While it took me years to unlearn that a woman’s worth isn’t tied to her sexuality, my brothers never had to wrestle with any of this. They were able to explore their sexuality and speak about their affairs freely, with no judgment. There was no timeline for when they should or shouldn't be intimate with someone. There was no shame when they were alone with a girl. That’s because they never ran the risk of losing their value as a person for echando leche. If anything, it made them more appealing, more powerful, and more worthy. I remember meeting some of their girlfriends and seeing how honoured they felt. I wondered why. What was the privilege? I love my brothers, but they were losers. They were charming, handsome philanderers.
All I knew was that my virginity never felt like mine; it felt like something I had to hold on to for someone else.
Socially, sex seemed like something that could dishonour a woman but fortify a man, but the truth is that I knew very little more about it. All I knew was that my virginity never felt like mine; it felt like something I had to hold on to for someone else, and that made me uneasy. Since I couldn’t get answers on sex, intimacy, and relationships from my parents, I went where most girls on the block go: the hair salon. During the hours I spent in the salon, I heard stories from every kind of woman: the mother, the daughter, the teacher, and the stripper. I heard from women who still believe in love and women who no longer do. I heard from the faithful wives who get cheated on by their husbands and still stick beside them as well as the women who milk men out of every penny they have. Listening to their stories taught me that I didn't fit into this dichotomy, and that it was up to me to define my values for myself.

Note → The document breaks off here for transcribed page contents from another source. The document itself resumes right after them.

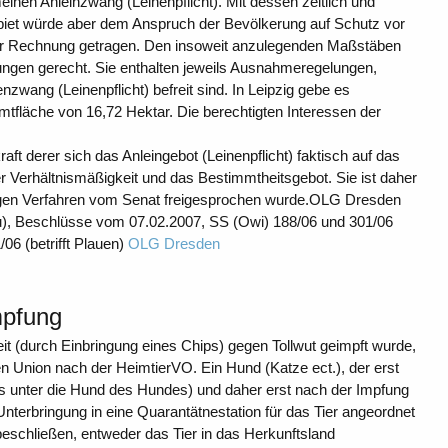
nen Anleinzwang (Leinenpflicht). Mit dessen zeitlich und
et würde aber dem Anspruch der Bevölkerung auf Schutz vor
ter Rechnung getragen. Den insoweit anzulegenden Maßstäben
nungen gerecht. Sie enthalten jeweils Ausnahmeregelungen,
wang (Leinenpflicht) befreit sind. In Leipzig gebe es
fläche von 16,72 Hektar. Die berechtigten Interessen der
ft derer sich das Anleingebot (Leinenpflicht) faktisch auf das
Verhältnismäßigkeit und das Bestimmtheitsgebot. Sie ist daher
igen Verfahren vom Senat freigesprochen wurde.OLG Dresden
au), Beschlüsse vom 07.02.2007, SS (Owi) 188/06 und 301/06
06 (betrifft Plauen)
OLG Dresden
mpfung
keit (durch Einbringung eines Chips) gegen Tollwut geimpft wurde,
hen Union nach der HeimtierVO. Ein Hund (Katze ect.), der erst
ps unter die Hund des Hundes) und daher erst nach der Impfung
e Unterbringung in eine Quarantätnestation für das Tier angeordnet
eschließen, entweder das Tier in das Herkunftsland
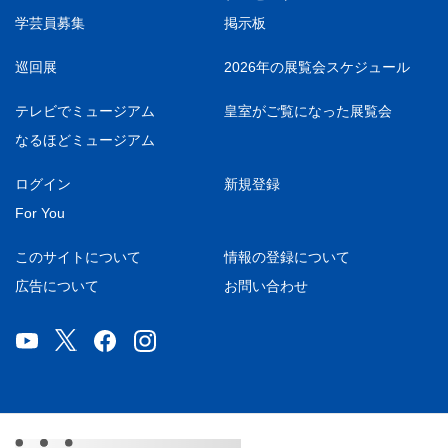
学芸員募集
掲示板
巡回展
2026年の展覧会スケジュール
テレビでミュージアム
皇室がご覧になった展覧会
なるほどミュージアム
ログイン
新規登録
For You
このサイトについて
情報の登録について
広告について
お問い合わせ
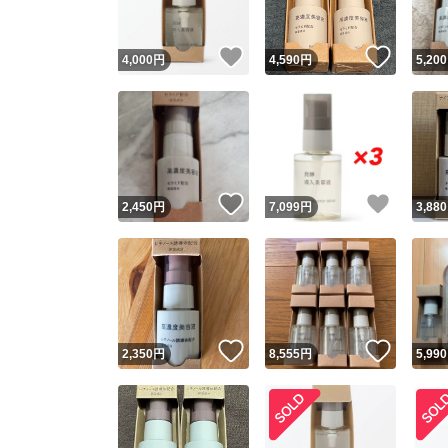
いいね！
いいね
4,000
円
4,590
円
5,200
いいね！
いいね
2,450
円
7,099
円
3,880
いいね！
いいね
2,350
円
8,555
円
5,990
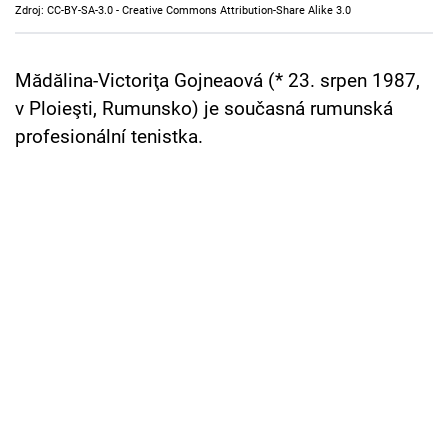
Zdroj: CC-BY-SA-3.0 - Creative Commons Attribution-Share Alike 3.0
Cool Esport
Pořady
Mădălina-Victoriţa Gojneaová (* 23. srpen 1987,
v Ploieşti, Rumunsko) je současná rumunská
TV Program
profesionální tenistka.
Sledujte prima+
Přihlášení
Sledujte nás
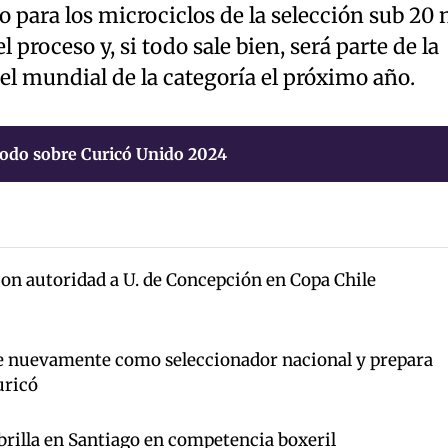
 para los microciclos de la selección sub 20 
 proceso y, si todo sale bien, será parte de la
l mundial de la categoría el próximo año.
odo sobre Curicó Unido 2024
on autoridad a U. de Concepción en Copa Chile
e nuevamente como seleccionador nacional y prepara
uricó
brilla en Santiago en competencia boxeril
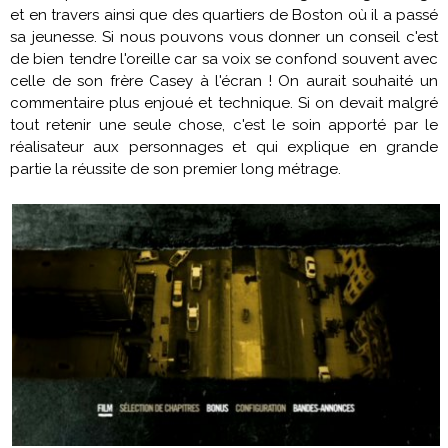
et en travers ainsi que des quartiers de Boston où il a passé
sa jeunesse. Si nous pouvons vous donner un conseil c'est
de bien tendre l'oreille car sa voix se confond souvent avec
celle de son frère Casey à l'écran ! On aurait souhaité un
commentaire plus enjoué et technique. Si on devait malgré
tout retenir une seule chose, c'est le soin apporté par le
réalisateur aux personnages et qui explique en grande
partie la réussite de son premier long métrage.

While I take issue with a culture that teaches girls and women that sex is shameful, I also know that my parents’ not-so-perfect attempts to keep me from having sex were really their way to keep me from growing up too fast. But every path to adulthood is forged with mistakes, and my mistake was falling in love with a guy who lived across the street from the school he never attended. Losing my virginity to him was anti-climatic. While my parents made it seem like having sex would mark the end of times, every telenovela and movie painted it as a magical moment that bonded two people forever. It was neither. Instead, it was fast, painful, uncomfortable, and we broke up after he stole $80 from me. This is what I waited 18 years for?
All my teenage years, I worried that if I lost my precious virginity that everyone would notice. I was nervous I would immediately look older and that my body would change. I was afraid that the clerk at the bodega would stop hooking me up with free bars of Snickers or that my parents would realise and start charging me double the rent. I was terrified that God would punish me by running out of tickets to Aventura concerts before I could buy them. But none of these things happened. I made a choice that didn't make me more or less valuable. I was the same old me, just with a stronger sense of self—and down 80 bucks.